**The problem:** Nothing but the lines from the one containing "the following conditions" through the one containing "the following disclaimer.", both included, should be given again, each exactly as written below.

⟨

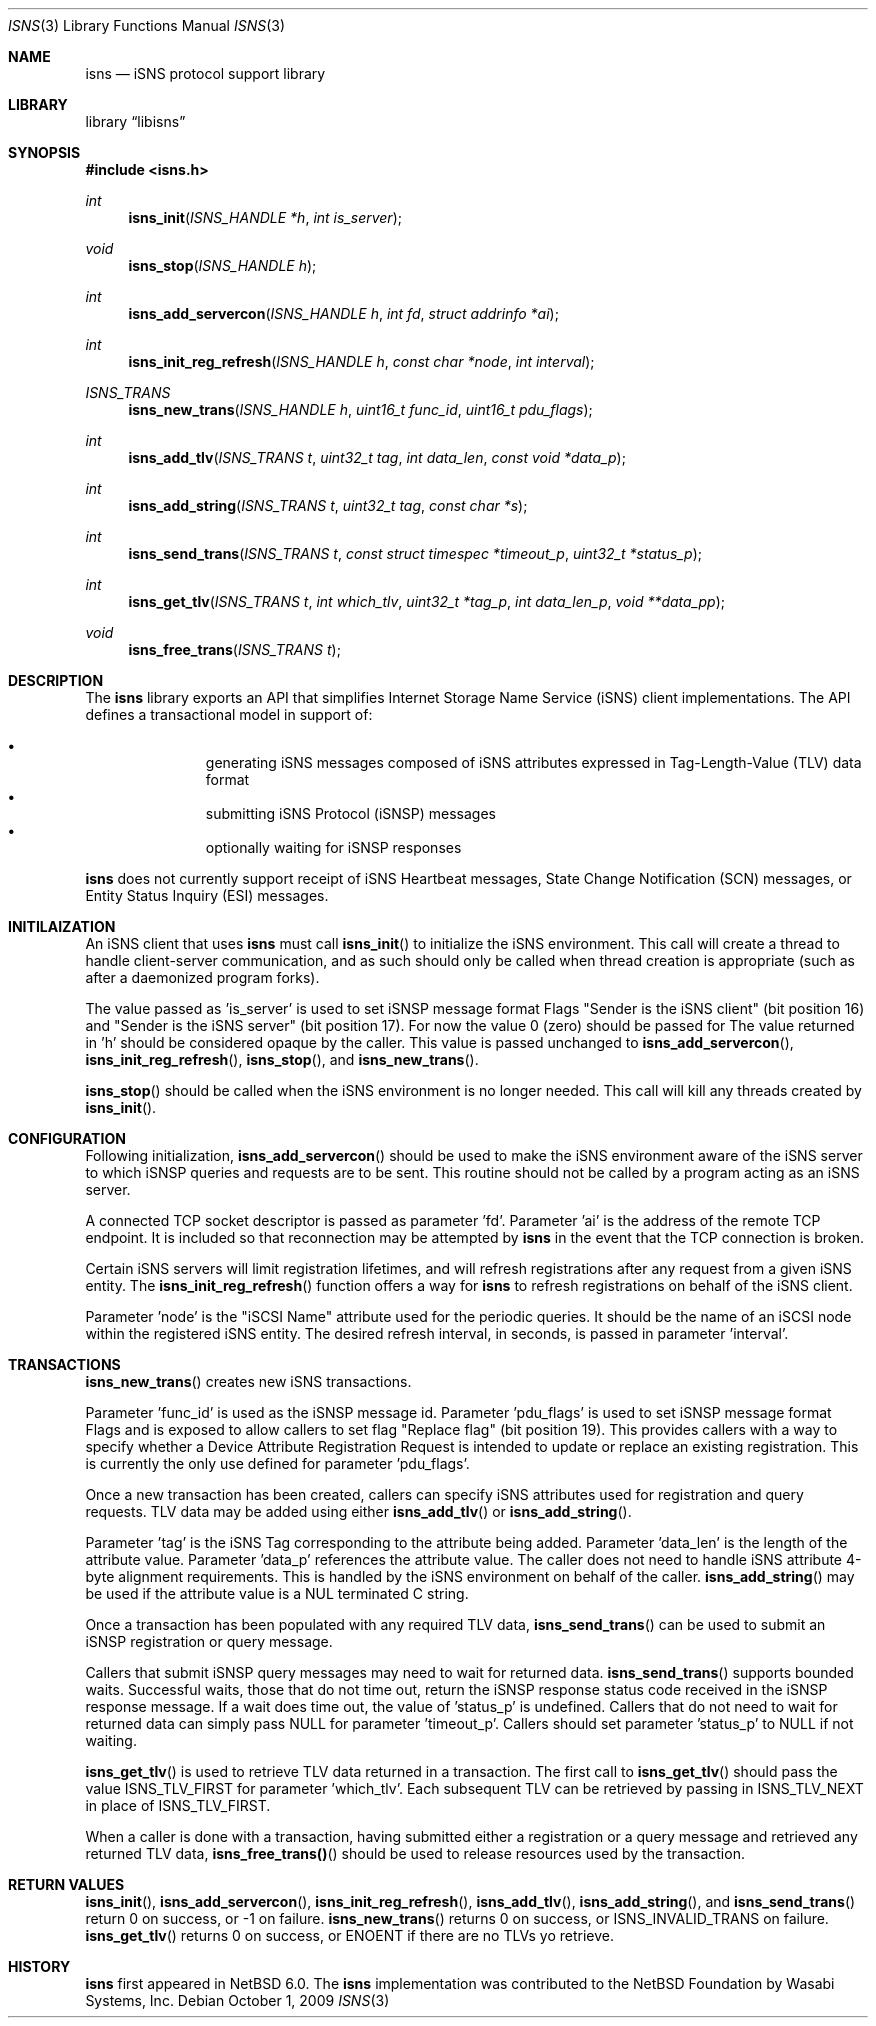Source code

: .\"     $NetBSD: isns.3,v 1.1.1.1 2011/01/16 01:22:50 agc Exp $
.\"
.\" Copyright (c) 2004,2009 The NetBSD Foundation, Inc.
.\" All rights reserved.
.\"
.\" This code is derived from software contributed to The NetBSD Foundation
.\" by Wasabi Systems, Inc.
.\"
.\" Redistribution and use in source and binary forms, with or without
.\" modification, are permitted provided that the following conditions
.\" are met:
.\" 1. Redistributions of source code must retain the above copyright
.\"    notice, this list of conditions and the following disclaimer.
.\" 2. Redistributions in binary form must reproduce the above copyright
.\"    notice, this list of conditions and the following disclaimer in the
.\"    documentation and/or other materials provided with the distribution.
.\"
.\" THIS SOFTWARE IS PROVIDED BY THE NETBSD FOUNDATION, INC. AND CONTRIBUTORS
.\" ``AS IS'' AND ANY EXPRESS OR IMPLIED WARRANTIES, INCLUDING, BUT NOT LIMITED
.\" TO, THE IMPLIED WARRANTIES OF MERCHANTABILITY AND FITNESS FOR A PARTICULAR
.\" PURPOSE ARE DISCLAIMED.  IN NO EVENT SHALL THE FOUNDATION OR CONTRIBUTORS
.\" BE LIABLE FOR ANY DIRECT, INDIRECT, INCIDENTAL, SPECIAL, EXEMPLARY, OR
.\" CONSEQUENTIAL DAMAGES (INCLUDING, BUT NOT LIMITED TO, PROCUREMENT OF
.\" SUBSTITUTE GOODS OR SERVICES; LOSS OF USE, DATA, OR PROFITS; OR BUSINESS
.\" INTERRUPTION) HOWEVER CAUSED AND ON ANY THEORY OF LIABILITY, WHETHER IN
.\" CONTRACT, STRICT LIABILITY, OR TORT (INCLUDING NEGLIGENCE OR OTHERWISE)
.\" ARISING IN ANY WAY OUT OF THE USE OF THIS SOFTWARE, EVEN IF ADVISED OF THE
.\" POSSIBILITY OF SUCH DAMAGE.
.Dd October 1, 2009
.Dt ISNS 3
.Os
.Sh NAME
.Nm isns
.Nd iSNS protocol support library
.Sh LIBRARY
.Lb libisns
.Sh SYNOPSIS
.In isns.h
.Ft int
.Fn isns_init "ISNS_HANDLE *h" "int is_server"
.Ft void
.Fn isns_stop "ISNS_HANDLE h"
.Ft int
.Fn isns_add_servercon "ISNS_HANDLE h" "int fd" "struct addrinfo *ai"
.Ft int
.Fn isns_init_reg_refresh "ISNS_HANDLE h" "const char *node" "int interval"
.Ft ISNS_TRANS
.Fn isns_new_trans "ISNS_HANDLE h" "uint16_t func_id" "uint16_t pdu_flags"
.Ft int
.Fn isns_add_tlv "ISNS_TRANS t" "uint32_t tag" "int data_len" "const void *data_p"
.Ft int
.Fn isns_add_string "ISNS_TRANS t" "uint32_t tag" "const char *s"
.Ft int
.Fn isns_send_trans "ISNS_TRANS t" "const struct timespec *timeout_p" "uint32_t *status_p"
.Ft int
.Fn isns_get_tlv "ISNS_TRANS t" "int which_tlv" "uint32_t *tag_p" "int data_len_p" "void **data_pp"
.Ft void
.Fn isns_free_trans "ISNS_TRANS t"
.Sh DESCRIPTION
The
.Nm
library exports an API that simplifies Internet Storage Name
Service (iSNS) client implementations.
The API defines a transactional model in support of:
.Pp
.Bl -bullet -width 3n -offset indent -compact
.It
generating iSNS messages composed of iSNS attributes expressed in
Tag-Length-Value (TLV) data format
.It
submitting iSNS Protocol (iSNSP) messages
.It
optionally waiting for iSNSP responses
.El
.Pp
.Nm
does not currently support receipt of iSNS Heartbeat messages, State Change
Notification (SCN) messages, or Entity Status Inquiry (ESI) messages.
.Sh INITILAIZATION
An iSNS client that uses
.Nm
must call
.Fn isns_init
to initialize the iSNS environment.
This call will create a thread to handle client-server communication, and
as such should only be called when thread creation is appropriate (such
as after a daemonized program forks).
.Pp
The value passed as 'is_server' is used to set iSNSP message format Flags
"Sender is the iSNS client" (bit position 16) and "Sender is the iSNS server"
(bit position 17).
For now the value 0 (zero) should be passed for
'is_server'.
The value returned in 'h' should be considered opaque by the caller.
This value is passed unchanged to
.Fn isns_add_servercon ,
.Fn isns_init_reg_refresh ,
.Fn isns_stop ,
and
.Fn isns_new_trans .
.Pp
.Fn isns_stop
should be called when the iSNS environment is no longer needed.
This call will kill any threads created by
.Fn isns_init .
.Sh CONFIGURATION
Following initialization,
.Fn isns_add_servercon
should be used to make the iSNS environment aware of the iSNS
server to which iSNSP queries and requests are to be sent.
This routine should not be called by a program acting as an iSNS server.
.Pp
A connected TCP socket descriptor is passed as parameter 'fd'.
Parameter 'ai' is the address of the remote TCP endpoint.
It is included so that reconnection may be attempted by
.Nm
in the event that the TCP connection is broken.
.Pp
Certain iSNS servers will limit registration lifetimes, and will
refresh registrations after any request from a given iSNS entity.
The
.Fn isns_init_reg_refresh
function offers a way for
.Nm
to refresh registrations on behalf of the iSNS client.
.Pp
Parameter 'node' is the "iSCSI Name" attribute used for the periodic queries.
It should be the name of an iSCSI node within the registered iSNS entity.
The desired refresh interval, in seconds, is passed in parameter 'interval'.
.Sh TRANSACTIONS
.Fn isns_new_trans
creates new iSNS transactions.
.Pp
Parameter 'func_id' is used as the iSNSP message id.
Parameter 'pdu_flags' is used to set iSNSP message format Flags and is
exposed to allow callers to set flag "Replace flag" (bit position 19).
This provides callers with a way
to specify whether a Device Attribute Registration Request is intended to
update or replace an existing registration.  This is currently the only use
defined for parameter 'pdu_flags'.
.Pp
Once a new transaction has been created, callers can specify iSNS attributes
used for registration and query requests.
TLV data may be added using either
.Fn isns_add_tlv
or
.Fn isns_add_string .
.Pp
Parameter 'tag' is the iSNS Tag corresponding to the attribute being added.
Parameter 'data_len' is the length of the attribute value.
Parameter 'data_p' references the attribute value.
The caller does not need to handle iSNS attribute 4-byte alignment requirements.
This is handled by the iSNS environment on behalf of the caller.
.Fn isns_add_string
may be used if the attribute value is a NUL terminated C string.
.Pp
Once a transaction has been populated with any required TLV data,
.Fn isns_send_trans
can be used to submit an iSNSP registration or query message.
.Pp
Callers that submit iSNSP query messages may need to wait for returned data.
.Fn isns_send_trans
supports bounded waits.
Successful waits, those that do not time out, return the iSNSP response
status code received in the iSNSP response message.
If a wait does time out, the value of 'status_p' is undefined.
Callers that do not need to wait for returned data can simply
pass NULL for parameter 'timeout_p'.
Callers should set parameter 'status_p' to NULL if not waiting.
.Pp
.Fn isns_get_tlv
is used to retrieve TLV data returned in a transaction.
The first call to
.Fn isns_get_tlv
should pass the value ISNS_TLV_FIRST for parameter 'which_tlv'.
Each subsequent TLV can be retrieved by passing in ISNS_TLV_NEXT in
place of ISNS_TLV_FIRST.
.Pp
When a caller is done with a transaction, having submitted either a
registration or a query message and retrieved any returned TLV data,
.Fn isns_free_trans()
should be used to release resources used by the transaction.
.Sh RETURN VALUES
.Fn isns_init ,
.Fn isns_add_servercon ,
.Fn isns_init_reg_refresh ,
.Fn isns_add_tlv ,
.Fn isns_add_string ,
and
.Fn isns_send_trans
return 0 on success, or -1 on failure.
.Fn isns_new_trans
returns 0 on success, or ISNS_INVALID_TRANS on failure.
.Fn isns_get_tlv
returns 0 on success, or ENOENT if there are no TLVs yo retrieve.
.Sh HISTORY
.Nm
first appeared in
.Nx 6.0 .
The
.Nm
implementation was contributed to the NetBSD Foundation
by Wasabi Systems, Inc.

⟩

**Exercise response:**
.\" modification, are permitted provided that the following conditions
.\" are met:
.\" 1. Redistributions of source code must retain the above copyright
.\"    notice, this list of conditions and the following disclaimer.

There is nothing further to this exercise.